Mindfulness tools for dealing with emotions
As a younger woman I was challenged to be with emotions in a healthy way. I vasillated between not feeling any emotion – either positive or negative – residing mostly in my mind; and finding myself drowning in stormy sea of difficult emotions, reactive and at the whim of my emotions.
We are either overly identified with emotions, both positive and negative, allowing them to rule us and our perception of relationships and life itself; or we tend to disconnect from our emotional life, and subconsciously shut down our feeling experience. We often see this in the business world where mental strength is king and emotions are perceived of as having little value in decision making, communication and even strength of character. But closing off from feelings is a limited strategy, there is a cost to denying this natural part of your character. You cant suppress just the painful feelings, your system isn’t wired that way, it’s the same heart that feels both pleasurable and painful emotions.
However there is a healthy middle ground where we are not falling victim to our emotions, nor are we stuck in suppressing the emotional self. This is about connecting to the “observer”, the part of you that is able to notice emotions, just as we notice clouds in the sky, and experience them for what they are – energy arising in the body – which may give information about unmet needs, what’s occuring below the surface of the conscious thinking mind, or changing states within the body’s physiology, or even the nervous system response to repetitive thinking patterns.

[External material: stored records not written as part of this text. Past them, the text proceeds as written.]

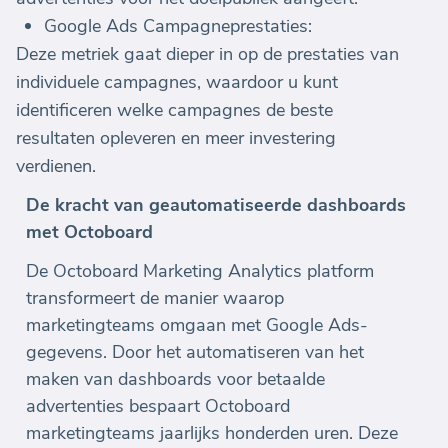
Google Ads Campagneprestaties:
Deze metriek gaat dieper in op de prestaties van
individuele campagnes, waardoor u kunt
identificeren welke campagnes de beste
resultaten opleveren en meer investering
verdienen.
De kracht van geautomatiseerde dashboards
met Octoboard
De Octoboard Marketing Analytics platform
transformeert de manier waarop
marketingteams omgaan met Google Ads-
gegevens. Door het automatiseren van het
maken van dashboards voor betaalde
advertenties bespaart Octoboard
marketingteams jaarlijks honderden uren. Deze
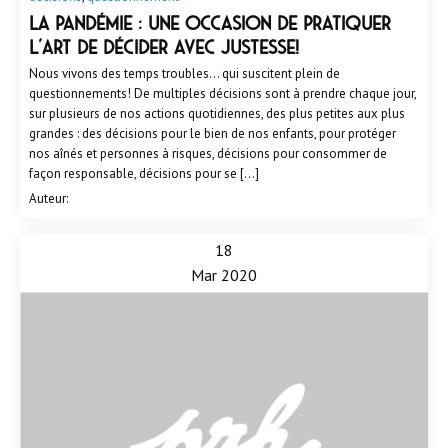
La pandémie : une occasion de pratiquer
l’art de décider avec justesse!
Nous vivons des temps troubles… qui suscitent plein de
questionnements! De multiples décisions sont à prendre chaque jour,
sur plusieurs de nos actions quotidiennes, des plus petites aux plus
grandes : des décisions pour le bien de nos enfants, pour protéger
nos aînés et personnes à risques, décisions pour consommer de
façon responsable, décisions pour se […]
Auteur:
18
Mar 2020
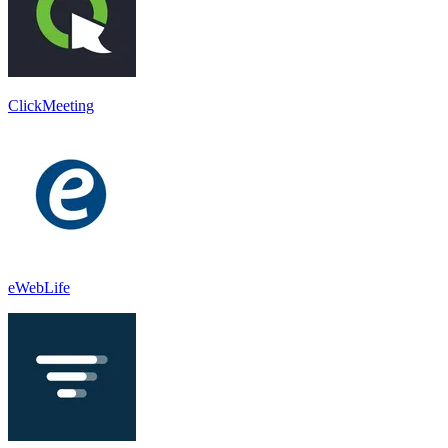
ClickMeeting
eWebLife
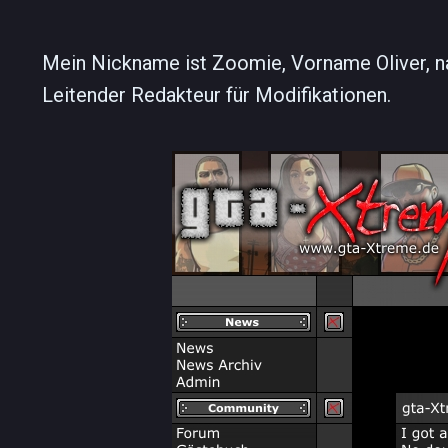
Mein Nickname ist Zoomie, Vorname Oliver, n
Leitender Redakteur für Modifikationen.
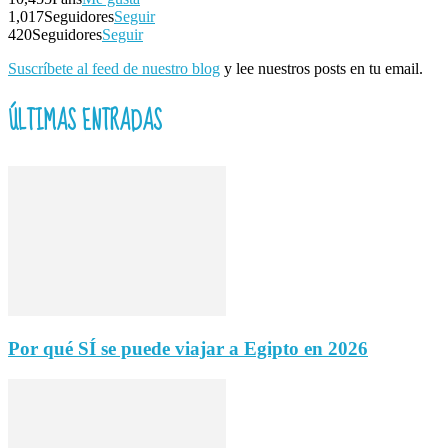
1,017
Seguidores
Seguir
420
Seguidores
Seguir
Suscríbete al feed de nuestro blog
y lee nuestros posts en tu email.
ÚLTIMAS ENTRADAS
Por qué SÍ se puede viajar a Egipto en 2026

Emotions are a powerful social signal, that in many people stimulate reactivity, but through mindfulness practice we learn to rest in the “observer” and begin to notice emotions, receive the information they offer, and then respond (rather than react). In this way the rational thinking mind and the emotional self work together. We call this “making friends with feelings” or disidentification, and it is a natural by product of mindfulness practice as well as being a skill you can cultivate.
Emotions/feelings are impermanent, they rise and they fall away. Human experience without emotion is dull and lifeless, yet we must not make emotions the master of us. Making friends with feelings is a powerful approach that can shift you from being a victim of your emotional life, to being captain of the ship, with all parts of the psyche working together.